下の抜粋文を読み、次の問いに答えなさい。
1. 「終了」のコマンドが入力されると、認識用辞書は何に変更され、どのモードに移行するか。
2. 音声入力モード時にのみコマンド入力がなされることで、何ができるとされているか。
3. 「終了」コマンドの認識以外に、主音声入力モードを終了させる方法としてどんな例が挙げられているか。
--- 抜粋文 ---
例えば、（Ａ）「開始」というコマンドで主音声入力モードへ移行した場合、主辞書（Ａ）１８が認識用辞書として選択され、（Ｂ）「スタート」というコマンドで主音声入力モードに移行した場合、主辞書（Ｂ）１９が認識辞書として選択される。
【００３１】
この主音声入力モードにおいては、待ち受けモードの時と同様に音声入力処理が実行されて、音声処理部５２にて無効な入力と判定された場合には、新たな音声が入力されるまで処理を行わない。また、有効な入力の場合には、音声認識部５３でコマンドを識別する。この時、待ち受けモード時と異なり、主辞書（Ａ）５７または主辞書（Ｂ）５８に登録された全てのコマンドを認識する。この音声入力モード時にのみ、コマンド入力がなされるので、入力音声の始まりのタイミングを絞り込むことができる。
【００３２】
認識されたコマンドは、データバス３２を介して、システムコントローラ３１に出力され、システムコントローラ３１は、そのコマンドに対応する処理を実行する。また、認識されたコマンドが音声認識装置４６の制御に関するもの（例えば、主音声入力モードの終了を表す「終了」のコマンド）場合は、音声認識装置１０の制御部５１に出力される。
【００３３】
「終了」のコマンドが入力されたときは、制御部５１は、辞書選択部５４を制御して、認識用辞書を主辞書（Ａ）５７、または主辞書（Ｂ）５８から待ち受け用辞書５６に変更して、待ち受けモードに移行する。「終了」コマンドを認識しない場合は、新たな音声入力を取得して、同様の処理を繰り返し実行する。
【００３４】
なお、主音声入力モード終了を「終了」コマンドを認識することにより行ったが、これに限るものではなく、例えば、デジタルカメラ１０の操作ボタン１８を押圧操作することにより主音声入力モードを終了するようにしても良い。
【００３５】
また、コマンドの種類（「開始」、「スタート」）によって話者の特定を行い、対応する主辞書を選択するように説明したが、これに限るものではなく、予め待ち受け用辞書５６に、モード移行コマンドに対応する話者毎の音声の特徴量を記憶させ、入力された音声データと比較することにより、話者の特定を行っても良い。
--- データ ---
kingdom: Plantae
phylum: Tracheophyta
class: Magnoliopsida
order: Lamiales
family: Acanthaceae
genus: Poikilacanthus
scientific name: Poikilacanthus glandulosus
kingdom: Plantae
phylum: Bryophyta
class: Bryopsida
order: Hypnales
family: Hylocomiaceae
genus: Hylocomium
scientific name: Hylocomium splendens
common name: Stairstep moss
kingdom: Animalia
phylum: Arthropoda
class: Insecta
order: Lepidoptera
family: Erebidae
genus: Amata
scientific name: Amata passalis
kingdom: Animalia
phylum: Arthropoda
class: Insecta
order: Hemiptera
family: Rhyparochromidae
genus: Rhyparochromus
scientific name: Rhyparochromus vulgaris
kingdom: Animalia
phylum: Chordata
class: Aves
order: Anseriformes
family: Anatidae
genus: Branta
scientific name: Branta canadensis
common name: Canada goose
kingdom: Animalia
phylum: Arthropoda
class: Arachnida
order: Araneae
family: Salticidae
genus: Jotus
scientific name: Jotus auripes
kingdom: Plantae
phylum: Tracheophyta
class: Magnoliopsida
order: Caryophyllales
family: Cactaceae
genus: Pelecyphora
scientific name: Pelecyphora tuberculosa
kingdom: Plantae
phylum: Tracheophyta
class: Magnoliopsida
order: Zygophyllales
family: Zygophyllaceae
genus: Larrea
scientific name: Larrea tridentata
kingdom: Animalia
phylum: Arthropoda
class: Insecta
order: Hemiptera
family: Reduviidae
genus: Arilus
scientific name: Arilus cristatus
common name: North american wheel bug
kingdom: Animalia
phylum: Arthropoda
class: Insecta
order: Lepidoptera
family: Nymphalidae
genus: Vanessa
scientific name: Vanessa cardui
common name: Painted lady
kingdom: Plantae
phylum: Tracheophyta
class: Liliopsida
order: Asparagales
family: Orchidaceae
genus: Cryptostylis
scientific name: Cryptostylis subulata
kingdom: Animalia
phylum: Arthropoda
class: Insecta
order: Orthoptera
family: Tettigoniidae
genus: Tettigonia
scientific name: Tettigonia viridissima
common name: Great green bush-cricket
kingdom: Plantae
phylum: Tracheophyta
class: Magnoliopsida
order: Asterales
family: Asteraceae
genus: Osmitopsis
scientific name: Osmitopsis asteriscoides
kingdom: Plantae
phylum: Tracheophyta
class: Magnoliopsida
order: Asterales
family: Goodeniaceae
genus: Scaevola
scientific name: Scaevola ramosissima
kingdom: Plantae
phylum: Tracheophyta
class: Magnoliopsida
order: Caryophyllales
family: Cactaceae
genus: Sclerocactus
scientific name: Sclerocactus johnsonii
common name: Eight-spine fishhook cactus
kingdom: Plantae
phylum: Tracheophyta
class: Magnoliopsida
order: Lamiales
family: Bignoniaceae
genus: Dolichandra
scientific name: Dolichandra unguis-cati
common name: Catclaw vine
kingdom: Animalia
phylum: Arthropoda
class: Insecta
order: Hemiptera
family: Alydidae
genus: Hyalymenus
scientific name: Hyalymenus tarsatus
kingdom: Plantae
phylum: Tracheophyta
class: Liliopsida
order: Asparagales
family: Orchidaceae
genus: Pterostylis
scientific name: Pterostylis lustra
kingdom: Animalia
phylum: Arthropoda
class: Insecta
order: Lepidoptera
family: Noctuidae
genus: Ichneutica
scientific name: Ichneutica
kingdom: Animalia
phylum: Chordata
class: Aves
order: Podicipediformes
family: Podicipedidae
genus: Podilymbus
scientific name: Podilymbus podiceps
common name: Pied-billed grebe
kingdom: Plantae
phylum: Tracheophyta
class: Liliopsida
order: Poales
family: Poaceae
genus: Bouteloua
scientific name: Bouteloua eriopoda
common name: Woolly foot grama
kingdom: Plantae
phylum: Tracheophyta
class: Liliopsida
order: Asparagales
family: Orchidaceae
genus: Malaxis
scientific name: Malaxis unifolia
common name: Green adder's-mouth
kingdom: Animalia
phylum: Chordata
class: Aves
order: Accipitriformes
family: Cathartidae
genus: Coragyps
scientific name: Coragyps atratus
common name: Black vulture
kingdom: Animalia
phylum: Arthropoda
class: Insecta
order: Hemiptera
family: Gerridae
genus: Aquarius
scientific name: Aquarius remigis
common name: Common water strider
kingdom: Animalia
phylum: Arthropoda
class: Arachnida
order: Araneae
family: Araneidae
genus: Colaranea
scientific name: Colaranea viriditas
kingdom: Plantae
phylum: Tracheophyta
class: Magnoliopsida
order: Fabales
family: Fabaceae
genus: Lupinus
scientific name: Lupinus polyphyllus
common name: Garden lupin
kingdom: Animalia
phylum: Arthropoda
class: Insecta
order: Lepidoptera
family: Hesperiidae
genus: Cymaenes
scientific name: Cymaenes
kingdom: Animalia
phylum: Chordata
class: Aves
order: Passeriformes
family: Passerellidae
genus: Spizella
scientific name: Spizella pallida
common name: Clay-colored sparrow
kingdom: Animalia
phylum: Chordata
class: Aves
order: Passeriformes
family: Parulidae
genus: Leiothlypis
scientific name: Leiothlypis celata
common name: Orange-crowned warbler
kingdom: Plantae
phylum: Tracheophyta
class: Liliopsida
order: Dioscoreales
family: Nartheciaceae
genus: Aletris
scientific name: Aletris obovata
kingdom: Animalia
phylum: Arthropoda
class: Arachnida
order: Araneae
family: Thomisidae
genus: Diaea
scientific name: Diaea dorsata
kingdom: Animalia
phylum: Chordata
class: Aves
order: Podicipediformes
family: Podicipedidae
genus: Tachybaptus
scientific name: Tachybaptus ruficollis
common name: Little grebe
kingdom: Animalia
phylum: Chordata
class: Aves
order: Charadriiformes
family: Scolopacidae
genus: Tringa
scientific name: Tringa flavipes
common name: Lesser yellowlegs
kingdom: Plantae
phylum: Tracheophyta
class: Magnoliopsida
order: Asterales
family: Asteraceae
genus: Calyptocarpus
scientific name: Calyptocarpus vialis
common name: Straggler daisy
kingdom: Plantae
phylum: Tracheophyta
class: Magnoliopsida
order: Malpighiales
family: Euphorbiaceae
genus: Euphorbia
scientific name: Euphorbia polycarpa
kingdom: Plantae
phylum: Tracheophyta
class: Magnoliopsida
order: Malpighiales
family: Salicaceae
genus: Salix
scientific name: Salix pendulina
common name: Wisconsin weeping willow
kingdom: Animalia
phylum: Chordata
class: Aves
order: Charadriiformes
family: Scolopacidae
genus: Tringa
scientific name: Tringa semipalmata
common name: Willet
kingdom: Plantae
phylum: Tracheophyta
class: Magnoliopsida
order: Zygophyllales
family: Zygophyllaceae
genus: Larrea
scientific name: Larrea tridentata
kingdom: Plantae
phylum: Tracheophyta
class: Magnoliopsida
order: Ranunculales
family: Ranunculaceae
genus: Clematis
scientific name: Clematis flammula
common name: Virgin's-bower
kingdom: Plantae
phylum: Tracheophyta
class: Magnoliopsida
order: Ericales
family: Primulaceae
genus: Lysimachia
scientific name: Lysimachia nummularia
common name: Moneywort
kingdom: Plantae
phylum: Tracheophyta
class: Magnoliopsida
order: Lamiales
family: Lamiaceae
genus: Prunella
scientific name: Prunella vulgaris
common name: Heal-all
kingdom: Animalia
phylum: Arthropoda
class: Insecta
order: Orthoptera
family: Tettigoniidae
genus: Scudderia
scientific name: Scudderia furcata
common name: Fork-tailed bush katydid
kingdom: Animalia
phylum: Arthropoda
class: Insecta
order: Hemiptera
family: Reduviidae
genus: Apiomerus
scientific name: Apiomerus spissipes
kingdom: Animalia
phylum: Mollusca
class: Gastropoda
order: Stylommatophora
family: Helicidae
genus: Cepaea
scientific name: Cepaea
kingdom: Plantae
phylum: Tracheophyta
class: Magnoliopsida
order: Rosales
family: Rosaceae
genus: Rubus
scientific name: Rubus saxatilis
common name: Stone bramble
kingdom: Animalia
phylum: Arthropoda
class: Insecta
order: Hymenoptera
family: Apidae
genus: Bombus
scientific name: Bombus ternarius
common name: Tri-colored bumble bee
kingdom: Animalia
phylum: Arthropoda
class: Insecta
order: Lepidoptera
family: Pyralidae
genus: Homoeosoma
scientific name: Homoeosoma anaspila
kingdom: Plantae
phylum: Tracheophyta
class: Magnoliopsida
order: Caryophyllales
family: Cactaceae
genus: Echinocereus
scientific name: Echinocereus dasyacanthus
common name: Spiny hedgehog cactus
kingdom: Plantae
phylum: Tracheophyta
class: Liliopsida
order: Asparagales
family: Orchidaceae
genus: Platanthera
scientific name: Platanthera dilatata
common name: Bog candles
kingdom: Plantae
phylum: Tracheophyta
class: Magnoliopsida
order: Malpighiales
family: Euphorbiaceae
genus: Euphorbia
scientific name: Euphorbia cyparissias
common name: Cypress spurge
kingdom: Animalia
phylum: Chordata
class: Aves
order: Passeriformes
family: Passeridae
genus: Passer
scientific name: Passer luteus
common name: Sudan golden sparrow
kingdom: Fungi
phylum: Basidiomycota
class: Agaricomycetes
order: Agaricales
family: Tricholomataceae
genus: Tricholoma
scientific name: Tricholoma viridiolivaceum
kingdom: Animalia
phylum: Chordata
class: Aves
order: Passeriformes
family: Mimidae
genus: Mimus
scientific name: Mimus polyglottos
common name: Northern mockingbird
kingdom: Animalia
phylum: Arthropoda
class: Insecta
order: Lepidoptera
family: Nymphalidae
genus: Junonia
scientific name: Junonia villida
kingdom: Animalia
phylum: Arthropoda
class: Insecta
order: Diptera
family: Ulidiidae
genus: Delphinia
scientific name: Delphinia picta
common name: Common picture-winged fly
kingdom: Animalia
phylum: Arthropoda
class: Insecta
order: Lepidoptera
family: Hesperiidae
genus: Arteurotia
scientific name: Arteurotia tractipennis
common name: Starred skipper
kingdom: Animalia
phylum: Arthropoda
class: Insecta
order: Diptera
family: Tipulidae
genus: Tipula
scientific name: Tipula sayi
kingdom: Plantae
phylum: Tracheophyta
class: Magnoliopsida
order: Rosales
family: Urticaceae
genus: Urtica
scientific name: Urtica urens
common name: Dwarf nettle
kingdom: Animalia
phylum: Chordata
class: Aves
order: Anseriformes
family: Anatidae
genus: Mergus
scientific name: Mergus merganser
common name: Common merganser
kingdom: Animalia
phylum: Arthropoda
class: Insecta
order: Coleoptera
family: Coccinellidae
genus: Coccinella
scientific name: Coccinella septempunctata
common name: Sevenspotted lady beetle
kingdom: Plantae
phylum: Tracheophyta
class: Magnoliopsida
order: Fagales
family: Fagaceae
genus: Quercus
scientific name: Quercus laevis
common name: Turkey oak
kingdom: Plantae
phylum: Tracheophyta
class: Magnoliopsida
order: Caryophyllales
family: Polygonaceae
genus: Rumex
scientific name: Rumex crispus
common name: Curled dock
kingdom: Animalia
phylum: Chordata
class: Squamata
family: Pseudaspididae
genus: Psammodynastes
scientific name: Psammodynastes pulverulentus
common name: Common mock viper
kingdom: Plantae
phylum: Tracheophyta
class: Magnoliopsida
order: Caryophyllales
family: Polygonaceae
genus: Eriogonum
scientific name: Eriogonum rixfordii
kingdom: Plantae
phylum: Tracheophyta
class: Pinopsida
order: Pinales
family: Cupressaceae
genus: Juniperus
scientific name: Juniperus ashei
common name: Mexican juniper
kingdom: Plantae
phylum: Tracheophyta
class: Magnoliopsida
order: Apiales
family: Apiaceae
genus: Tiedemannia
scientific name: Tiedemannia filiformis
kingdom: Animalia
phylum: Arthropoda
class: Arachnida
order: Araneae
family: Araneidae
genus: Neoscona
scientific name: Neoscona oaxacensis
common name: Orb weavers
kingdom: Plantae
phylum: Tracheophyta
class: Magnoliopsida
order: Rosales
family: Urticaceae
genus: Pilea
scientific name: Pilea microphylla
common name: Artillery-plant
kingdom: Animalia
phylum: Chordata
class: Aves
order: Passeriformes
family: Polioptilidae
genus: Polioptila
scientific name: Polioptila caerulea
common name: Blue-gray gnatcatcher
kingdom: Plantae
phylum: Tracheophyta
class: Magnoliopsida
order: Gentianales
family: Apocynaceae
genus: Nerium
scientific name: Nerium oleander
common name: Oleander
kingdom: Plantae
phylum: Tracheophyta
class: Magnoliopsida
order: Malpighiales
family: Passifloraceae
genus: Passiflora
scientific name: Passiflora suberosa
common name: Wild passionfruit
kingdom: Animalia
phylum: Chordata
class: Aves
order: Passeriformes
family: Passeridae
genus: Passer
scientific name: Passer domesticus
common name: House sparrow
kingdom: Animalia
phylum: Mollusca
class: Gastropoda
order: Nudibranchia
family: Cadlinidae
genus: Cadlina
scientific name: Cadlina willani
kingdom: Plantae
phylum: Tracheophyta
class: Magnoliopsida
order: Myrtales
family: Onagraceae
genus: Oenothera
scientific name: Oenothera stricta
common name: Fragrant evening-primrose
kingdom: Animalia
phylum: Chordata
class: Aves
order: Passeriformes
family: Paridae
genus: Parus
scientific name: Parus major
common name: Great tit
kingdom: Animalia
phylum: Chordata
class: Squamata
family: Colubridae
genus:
---
解答 ->
1. 待ち受け用辞書に変更され、待ち受けモードに移行する。
2. 入力音声の始まりのタイミングを絞り込むことができる。
3. デジタルカメラの操作ボタンを押圧操作する。